• **Task statement**
Nothing is needed except the lines below that run from the one with "pharmacists advancing healthcare®" through the one with "Provide education and", repeated exactly.

[Data excerpts]
━━━━━━━━━━

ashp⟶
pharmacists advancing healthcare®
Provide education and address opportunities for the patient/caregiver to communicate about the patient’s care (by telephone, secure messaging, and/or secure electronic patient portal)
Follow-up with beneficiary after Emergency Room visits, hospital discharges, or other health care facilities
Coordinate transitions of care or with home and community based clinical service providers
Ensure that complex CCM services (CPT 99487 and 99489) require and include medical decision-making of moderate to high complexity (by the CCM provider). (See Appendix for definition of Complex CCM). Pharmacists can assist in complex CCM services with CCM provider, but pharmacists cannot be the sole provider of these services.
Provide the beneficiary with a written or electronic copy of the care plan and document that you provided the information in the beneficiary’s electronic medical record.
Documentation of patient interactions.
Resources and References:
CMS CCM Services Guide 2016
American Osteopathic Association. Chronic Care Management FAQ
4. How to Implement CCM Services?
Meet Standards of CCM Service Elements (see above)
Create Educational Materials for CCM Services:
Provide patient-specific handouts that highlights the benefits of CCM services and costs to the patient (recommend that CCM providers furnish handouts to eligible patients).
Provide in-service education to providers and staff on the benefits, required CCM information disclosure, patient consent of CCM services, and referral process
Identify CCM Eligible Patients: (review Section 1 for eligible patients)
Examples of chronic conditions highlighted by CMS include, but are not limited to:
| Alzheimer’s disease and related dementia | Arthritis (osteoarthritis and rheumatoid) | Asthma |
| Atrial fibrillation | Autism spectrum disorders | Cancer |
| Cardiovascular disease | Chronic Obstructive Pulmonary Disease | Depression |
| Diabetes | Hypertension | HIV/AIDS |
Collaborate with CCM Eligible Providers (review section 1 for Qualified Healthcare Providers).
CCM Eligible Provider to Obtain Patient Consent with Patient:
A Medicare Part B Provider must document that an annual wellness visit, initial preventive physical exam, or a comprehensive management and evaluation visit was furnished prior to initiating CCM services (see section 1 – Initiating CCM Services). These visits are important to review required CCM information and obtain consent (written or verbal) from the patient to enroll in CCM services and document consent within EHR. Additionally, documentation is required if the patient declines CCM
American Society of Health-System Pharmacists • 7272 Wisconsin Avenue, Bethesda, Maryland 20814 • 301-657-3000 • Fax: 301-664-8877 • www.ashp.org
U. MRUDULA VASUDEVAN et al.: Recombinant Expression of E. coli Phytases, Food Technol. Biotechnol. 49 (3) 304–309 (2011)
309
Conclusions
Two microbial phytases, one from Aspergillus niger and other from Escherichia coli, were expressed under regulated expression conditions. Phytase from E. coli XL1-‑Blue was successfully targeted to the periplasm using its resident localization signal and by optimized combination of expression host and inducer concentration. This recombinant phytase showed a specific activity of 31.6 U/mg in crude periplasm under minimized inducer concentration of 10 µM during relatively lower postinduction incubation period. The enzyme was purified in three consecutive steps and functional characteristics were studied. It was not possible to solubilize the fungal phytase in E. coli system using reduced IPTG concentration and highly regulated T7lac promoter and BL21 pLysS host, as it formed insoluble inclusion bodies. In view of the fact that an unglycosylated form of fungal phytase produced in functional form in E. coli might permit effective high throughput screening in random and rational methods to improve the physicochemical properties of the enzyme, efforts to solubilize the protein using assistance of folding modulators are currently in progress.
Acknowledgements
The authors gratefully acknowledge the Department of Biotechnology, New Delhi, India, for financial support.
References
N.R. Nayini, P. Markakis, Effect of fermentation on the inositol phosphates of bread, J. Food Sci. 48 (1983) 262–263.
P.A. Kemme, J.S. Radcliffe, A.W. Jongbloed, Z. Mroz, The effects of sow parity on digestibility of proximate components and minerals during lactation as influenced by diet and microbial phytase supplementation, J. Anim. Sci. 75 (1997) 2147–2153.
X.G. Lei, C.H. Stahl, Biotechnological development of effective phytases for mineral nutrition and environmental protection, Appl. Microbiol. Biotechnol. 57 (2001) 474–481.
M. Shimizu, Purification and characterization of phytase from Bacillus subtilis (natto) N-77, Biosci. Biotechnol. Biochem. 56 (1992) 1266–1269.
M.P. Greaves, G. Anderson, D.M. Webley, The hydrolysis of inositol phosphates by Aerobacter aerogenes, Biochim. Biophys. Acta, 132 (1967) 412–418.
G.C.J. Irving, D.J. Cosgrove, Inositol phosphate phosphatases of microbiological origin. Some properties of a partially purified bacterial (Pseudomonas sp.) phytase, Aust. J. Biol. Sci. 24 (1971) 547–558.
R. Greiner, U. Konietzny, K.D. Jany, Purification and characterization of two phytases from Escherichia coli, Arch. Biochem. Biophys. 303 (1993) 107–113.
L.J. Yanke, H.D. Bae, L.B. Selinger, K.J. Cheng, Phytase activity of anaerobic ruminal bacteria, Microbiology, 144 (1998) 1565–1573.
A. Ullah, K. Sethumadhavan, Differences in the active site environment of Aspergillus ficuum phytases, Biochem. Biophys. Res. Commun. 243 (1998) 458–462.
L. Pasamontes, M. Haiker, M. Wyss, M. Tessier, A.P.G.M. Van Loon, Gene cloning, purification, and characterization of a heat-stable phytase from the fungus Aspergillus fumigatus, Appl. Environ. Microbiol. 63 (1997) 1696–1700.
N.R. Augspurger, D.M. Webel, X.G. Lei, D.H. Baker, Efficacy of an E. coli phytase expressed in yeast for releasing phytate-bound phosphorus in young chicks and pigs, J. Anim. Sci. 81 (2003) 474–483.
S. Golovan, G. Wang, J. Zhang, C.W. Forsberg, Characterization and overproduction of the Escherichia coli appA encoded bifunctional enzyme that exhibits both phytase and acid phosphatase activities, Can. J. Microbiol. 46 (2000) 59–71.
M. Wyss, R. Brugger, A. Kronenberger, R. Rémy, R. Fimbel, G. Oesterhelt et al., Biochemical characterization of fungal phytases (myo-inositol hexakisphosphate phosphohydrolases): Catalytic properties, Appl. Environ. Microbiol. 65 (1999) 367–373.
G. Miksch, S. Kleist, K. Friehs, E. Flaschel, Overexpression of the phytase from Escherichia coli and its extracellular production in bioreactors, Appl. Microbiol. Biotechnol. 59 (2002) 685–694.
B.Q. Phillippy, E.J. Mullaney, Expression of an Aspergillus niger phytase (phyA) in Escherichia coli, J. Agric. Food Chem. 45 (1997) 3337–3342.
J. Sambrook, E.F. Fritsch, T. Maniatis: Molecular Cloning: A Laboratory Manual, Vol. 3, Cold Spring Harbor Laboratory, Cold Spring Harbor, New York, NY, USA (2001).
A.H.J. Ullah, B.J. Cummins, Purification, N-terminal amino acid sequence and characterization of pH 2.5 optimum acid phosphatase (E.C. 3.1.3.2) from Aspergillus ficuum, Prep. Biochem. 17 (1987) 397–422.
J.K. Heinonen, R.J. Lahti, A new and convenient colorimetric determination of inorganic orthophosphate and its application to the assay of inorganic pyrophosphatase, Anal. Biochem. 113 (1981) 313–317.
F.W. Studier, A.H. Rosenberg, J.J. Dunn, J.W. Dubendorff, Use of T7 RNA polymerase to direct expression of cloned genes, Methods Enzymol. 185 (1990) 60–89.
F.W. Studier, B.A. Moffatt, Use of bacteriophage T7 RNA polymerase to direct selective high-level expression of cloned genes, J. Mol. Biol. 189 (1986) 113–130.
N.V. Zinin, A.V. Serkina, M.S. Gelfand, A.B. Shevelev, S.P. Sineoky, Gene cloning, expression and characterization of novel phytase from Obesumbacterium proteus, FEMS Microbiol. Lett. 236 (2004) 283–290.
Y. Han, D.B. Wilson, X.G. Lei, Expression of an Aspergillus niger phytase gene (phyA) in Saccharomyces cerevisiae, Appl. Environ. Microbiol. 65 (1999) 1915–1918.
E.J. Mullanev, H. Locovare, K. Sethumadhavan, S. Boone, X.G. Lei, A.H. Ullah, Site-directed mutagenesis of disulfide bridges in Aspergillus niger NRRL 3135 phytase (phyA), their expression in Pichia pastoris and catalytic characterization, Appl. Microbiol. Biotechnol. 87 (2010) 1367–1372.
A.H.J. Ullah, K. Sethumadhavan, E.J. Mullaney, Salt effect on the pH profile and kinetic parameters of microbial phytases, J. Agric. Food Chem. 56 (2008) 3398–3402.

━━━━━━━━━━

• **Response to the exercise**
pharmacists advancing healthcare®
Provide education and address opportunities for the patient/caregiver to communicate about the patient’s care (by telephone, secure messaging, and/or secure electronic patient portal)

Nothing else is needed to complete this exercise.